米金融当局者らは、インフレ目標達成のためには労働市場での需給バランスを改善させる必要があると繰り返し強調している。米連邦公開市場委員会(FOMC)は2日、政策金利の0.75ポイント引き上げを決定。米連邦準備制度理事会(FRB)のパウエル議長は記者会見で、労働市場の状況について、「明白な」形ではまだ軟化していないと述べた。

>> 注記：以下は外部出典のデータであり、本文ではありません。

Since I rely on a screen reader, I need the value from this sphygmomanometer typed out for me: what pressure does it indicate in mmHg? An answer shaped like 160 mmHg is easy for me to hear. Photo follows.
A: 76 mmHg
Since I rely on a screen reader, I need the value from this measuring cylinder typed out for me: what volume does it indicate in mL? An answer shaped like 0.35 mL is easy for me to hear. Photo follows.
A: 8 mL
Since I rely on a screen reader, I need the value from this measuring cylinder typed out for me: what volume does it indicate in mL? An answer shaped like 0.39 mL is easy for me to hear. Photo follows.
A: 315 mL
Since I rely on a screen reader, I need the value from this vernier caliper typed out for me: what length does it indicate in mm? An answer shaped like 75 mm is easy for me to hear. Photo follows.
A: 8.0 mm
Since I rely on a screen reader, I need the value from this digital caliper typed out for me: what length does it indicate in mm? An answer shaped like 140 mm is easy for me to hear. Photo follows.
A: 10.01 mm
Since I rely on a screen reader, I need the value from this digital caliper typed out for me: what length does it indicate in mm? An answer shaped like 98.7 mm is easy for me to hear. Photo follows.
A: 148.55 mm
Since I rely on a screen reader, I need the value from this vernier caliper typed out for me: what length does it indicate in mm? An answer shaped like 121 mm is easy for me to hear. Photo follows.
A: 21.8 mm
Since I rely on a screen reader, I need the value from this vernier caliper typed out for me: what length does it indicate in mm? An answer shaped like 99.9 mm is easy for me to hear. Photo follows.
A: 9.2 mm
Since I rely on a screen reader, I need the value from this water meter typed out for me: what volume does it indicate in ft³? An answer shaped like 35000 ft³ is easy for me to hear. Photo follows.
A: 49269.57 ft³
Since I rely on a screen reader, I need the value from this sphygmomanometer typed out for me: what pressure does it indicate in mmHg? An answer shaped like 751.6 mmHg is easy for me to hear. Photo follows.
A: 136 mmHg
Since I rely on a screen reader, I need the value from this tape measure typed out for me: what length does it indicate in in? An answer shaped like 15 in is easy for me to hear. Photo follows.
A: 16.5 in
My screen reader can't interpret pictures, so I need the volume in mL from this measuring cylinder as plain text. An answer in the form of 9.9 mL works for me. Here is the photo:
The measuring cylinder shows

ただ雇用の増加ペースは鈍化しつつある。10月の雇用者数の増加幅は市場予想を上回ったものの、伸びは前月比減少となった2020年12月以降で最小だった。今後を見通すと、1980年代以降で最も積極的な金融当局の引き締め策が雇用に重しとなりそうだ。パウエル議長は労働市場への悪影響について、明白な失業増加ではなく、主に求人件数の減少という形で表れることへの期待を表明している。

ブラックロックのシニアポートフォリオマネジャー、ジェフリー・ローゼンバーグ氏は、ブルームバーグテレビジョンのインタビューで「金融当局が年内の引き締めに関して起きてほしいと考えている状況のわずか一部をわれわれは目にしつつあるが、しばらく時間がかかるだろう」と述べた。

ブルームバーグ・エコノミクスのアナ・ウォン、アンドルー・ハスビー、イライザ・ウィンガーの3氏はリポートで、「10月の雇用統計は労働市場についてまちまちなシグナルを送っている。雇用の伸びは力強かった一方で、失業率が大きく上昇したためだ。データのノイズを整理した上でのわれわれの結論は、労働市場はなお非常にタイトで、失業率が中立水準付近になるにはまだ大きな調整が必要ということだ」と指摘した。

10月の労働参加率は62.2%と、前月(62.3%)から若干低下。25-54歳の年齢層では、労働参加率は3カ月ぶり低水準に下げた。